The Keys to Determining Fit Test Sample Sizes

Jan 24th, 2018

Having the right number of people for a fit test is incredibly important to the overall success of the test. With adequate numbers of people in each size group, we can not only verify the sizing and patterning itself, but we can also identify if some sizes are not needed, saving the company or government client a significant amount of money. Also, fit tests can determine how many of each size item the client or government agency should purchase. This too can save a significant amount of money because it ensures sizes won’t run out and replacement items won’t need to be ordered in a hurry, at a premium price.

In an earlier blog post, we detailed the three factors that go into determining the right sample size for general anthropometric data collection. Today, we want to talk specifically about determining the right sample size for an anthropometric fit test.

Material —
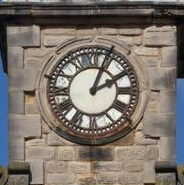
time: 2:03
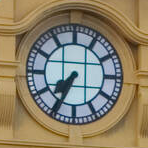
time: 7:34
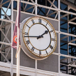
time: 1:43
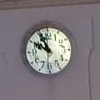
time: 9:56
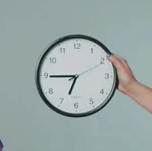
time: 6:44
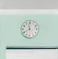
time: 11:40
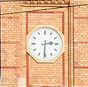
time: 2:30
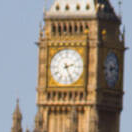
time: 2:26
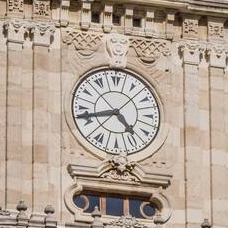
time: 4:42
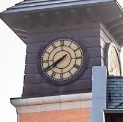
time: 7:40
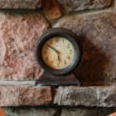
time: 5:51
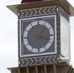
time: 1:18
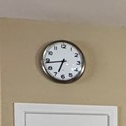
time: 6:43
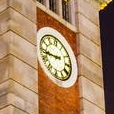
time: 8:43
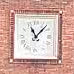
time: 11:07
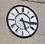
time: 5:15
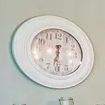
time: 6:31
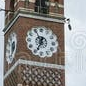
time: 6:55
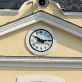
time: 10:14
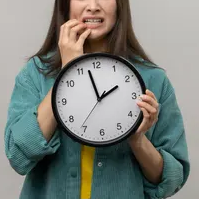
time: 1:57
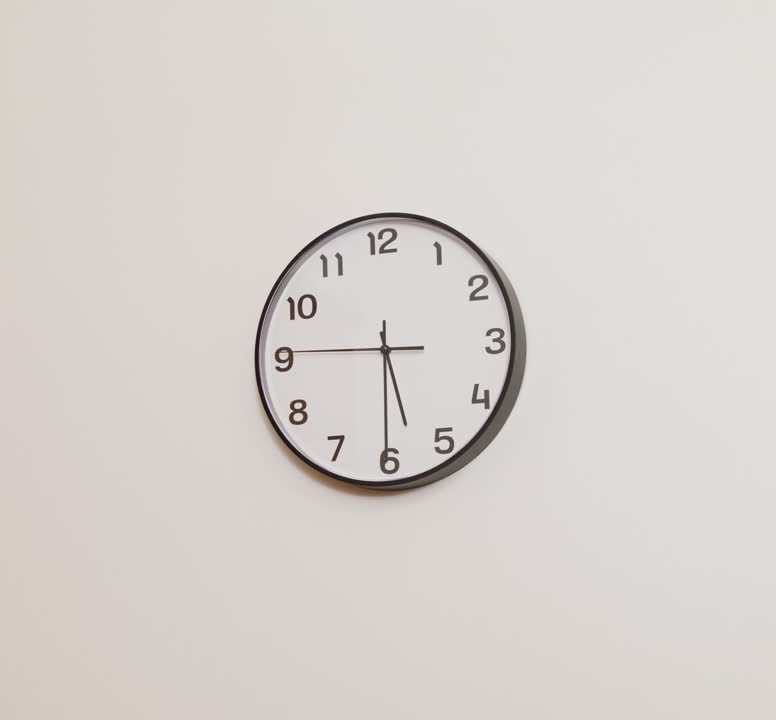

Directions —
1. According to the fit-test article above, what can adequate numbers of people in each size group reveal besides verifying the sizing and patterning?
2. Reproduce the fit-test article word for word, from "Jan 24th, 2018" up to and including "anthropometric fit test.".

Full answers —
1. Whether some sizes are not needed.

2.
Jan 24th, 2018

Having the right number of people for a fit test is incredibly important to the overall success of the test. With adequate numbers of people in each size group, we can not only verify the sizing and patterning itself, but we can also identify if some sizes are not needed, saving the company or government client a significant amount of money. Also, fit tests can determine how many of each size item the client or government agency should purchase. This too can save a significant amount of money because it ensures sizes won’t run out and replacement items won’t need to be ordered in a hurry, at a premium price.

In an earlier blog post, we detailed the three factors that go into determining the right sample size for general anthropometric data collection. Today, we want to talk specifically about determining the right sample size for an anthropometric fit test.